Labour & European Law Review Weekly Issue 385 03 September 2014
The Acas guide on disciplinaries and grievances at work states that an appeal should not result in an increased penalty. In McMillan v Airedale NHS Foundation Trust, the Court of Appeal has gone further and held that as the right of appeal exists for the benefit of employees, it would be “surprising” if employers could elevate a warning to dismissal on appeal as that would undermine the whole purpose.
Ms McMillan, a consultant obstetrician and gynaecologist, was given a final written warning in November 2011. She appealed against the sanction to an appeal panel in March 2012, but it upheld the findings of misconduct. As she was concerned that she might be dismissed at the sanctions hearing, Ms McMillan asked for a re-hearing by a fresh panel. When that request was refused, she announced that she had withdrawn her appeal, which she believed meant that the panel no longer had authority to consider the question of sanction.

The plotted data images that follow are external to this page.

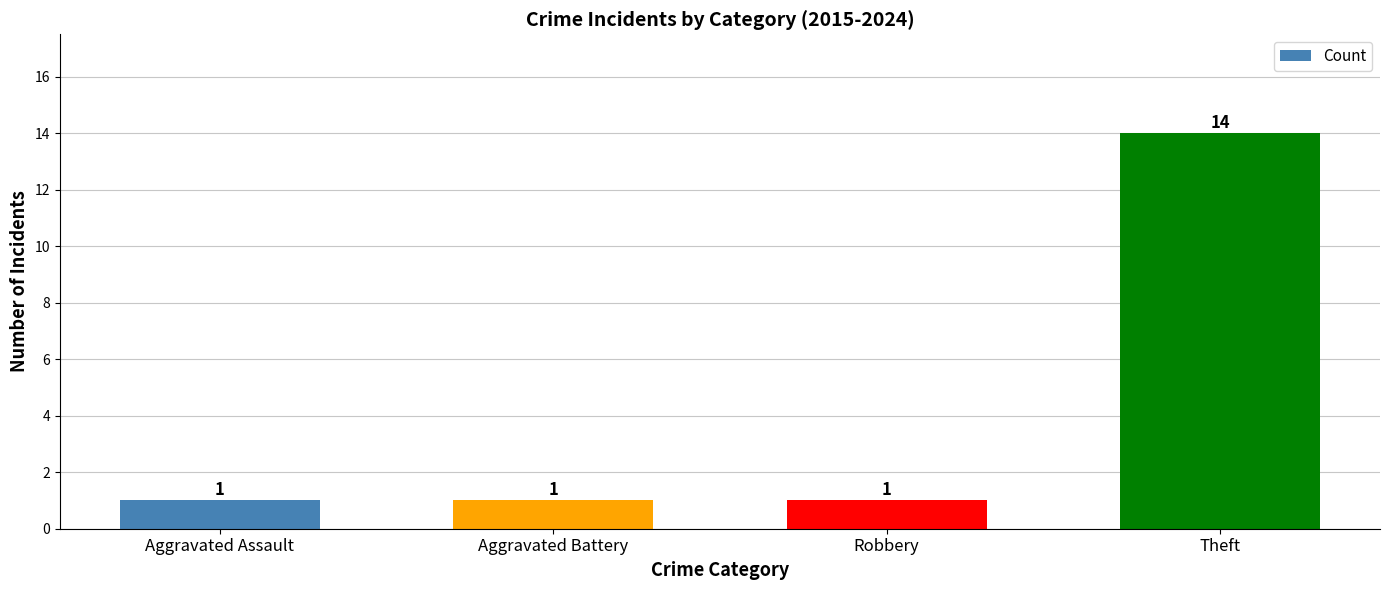

How many values are between 1 and 14?

4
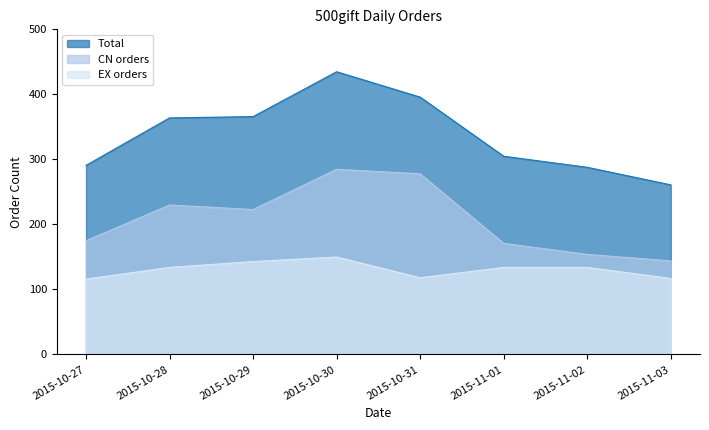

At how many categories does at least one series exceed 134?

8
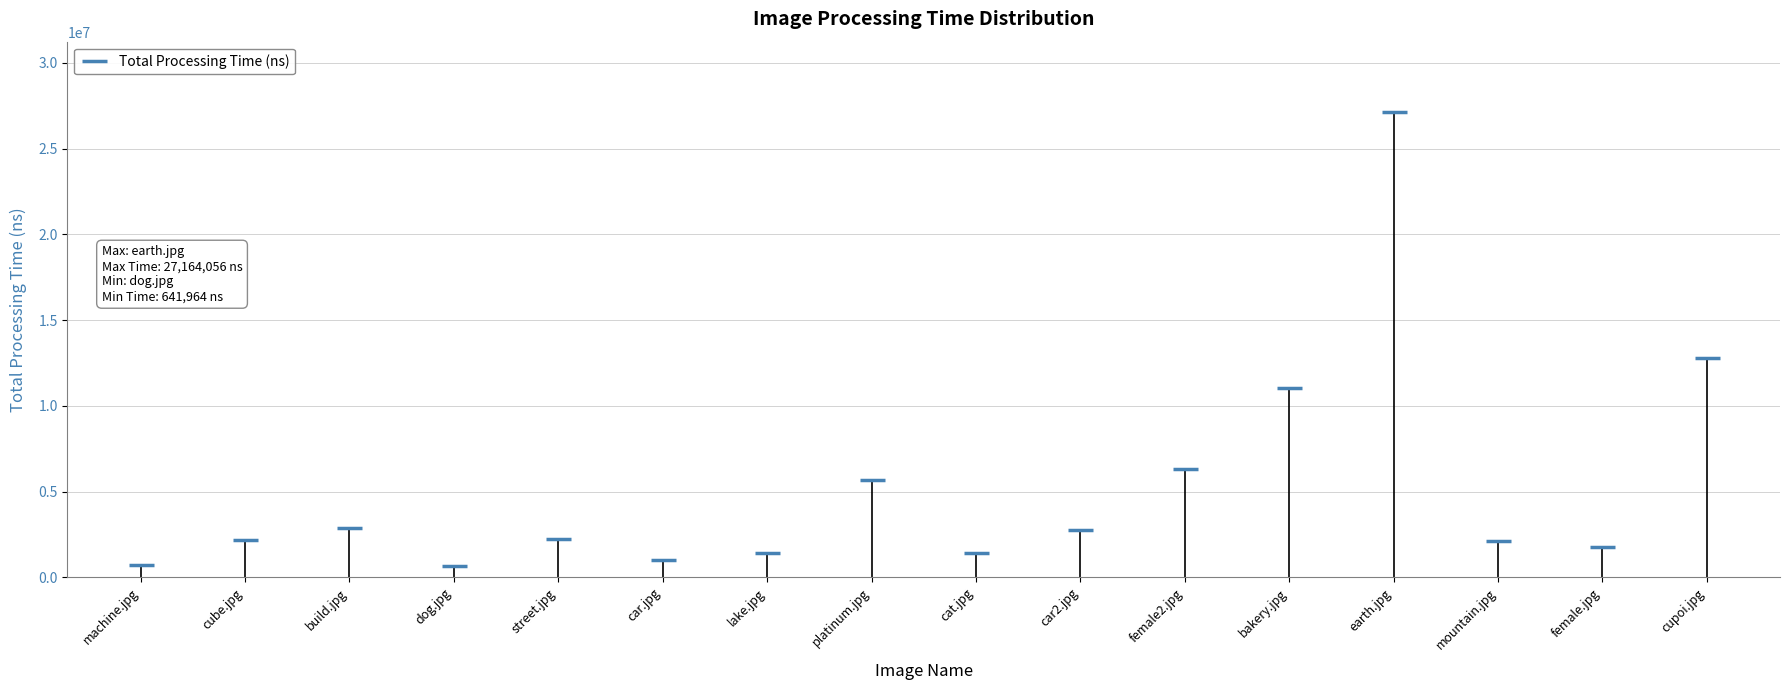

What is the greatest value displayed?

27164056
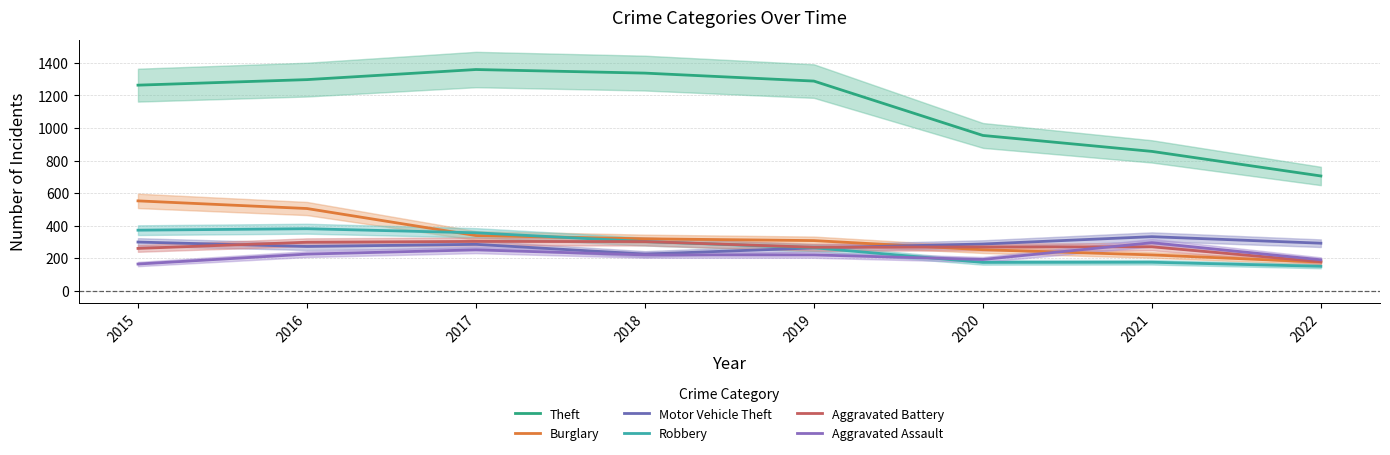

The Aggravated Assault series shows 164 at 2015. True or false?

True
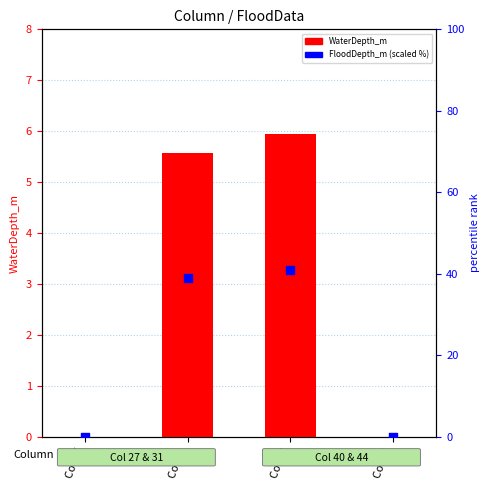

Which series reaches the maximum Y coordinate?

FloodDepth_m (scaled %)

However, when the panel decided to reconvene in August to decide on a sanction, Ms McMillan applied for an injunction to stop the hearing from going ahead on the basis that the panel did not have the power to impose a more severe sanction than the first written warning. In any event, as she had withdrawn her appeal, the panel could not proceed to decide on a sanction.
High Court decision
At the full hearing the High Court agreed with Ms McMillan. It found that there was no express or implied power in the Trust’s procedures to increase sanction on appeal. It held that to decide otherwise would be contrary to the authoritative guidance given in the Acas guide and would mean that the employee had no right of appeal against the increased sanction. In effect, it would give the Trust a right of appeal not recognised in the procedures themselves.
As for Ms McMillan’s purported withdrawal of her appeal, the judge decided that, as the appeal procedure exists to protect the employee, there was no justification for restricting her right to withdraw her appeal at any point.
The judge therefore granted a permanent injunction restraining the Trust from reconvening an appeal panel to consider the issue of sanction (or anything else for that matter) under the appeal in question.
Court of Appeal decision
The Court of Appeal dismissed the Trust’s appeal for two main reasons. In the first place, the Trust’s disciplinary procedure granted employees the right of appeal against a written warning or dismissal. Given that this right existed for the benefit of the employee to demonstrate to their employer that they should not have been issued with a warning or should not have been dismissed (whichever was appropriate), its underlying purpose could not include the option of elevating a warning to a dismissal.
In addition, paragraph 4.26 of the Trust’s procedure made clear that, once exercised, there was no further right of appeal. This would mean that an employee who was given a written warning at first instance could be dismissed on appeal, and would not have the right of appeal against this most serious sanction. That, as the Court pointed out, “would be a surprising result: the employee is given a right of appeal against the modest sanction of a written warning, but none at all against the decision of his employer to relieve him of his employment altogether. Given that disciplinary procedures of this nature are intended to give the employee protection against capricious action by the employer, it would be fair to say that their purpose would not have been fully achieved”.
The Court also pointed to the non-statutory Acas Guide “Discipline and grievances at work” which expressly states that an appeal should not result in an increase in penalty because that might put individuals off from appealing.
This decision is a helpful reminder that the appeal process is there to protect the employee not the employer. Even if a contract includes a clear express term providing that sanction could be increased on appeal it may well still fall foul of the reasonableness requirements of section 98 of the Employment Rights Act in an unfair dismissal claim, particularly when the Acas guide specifically states that an appeal should not be used as an opportunity to punish the employee and should not result in any increase in penalty as this might deter individuals from appealing.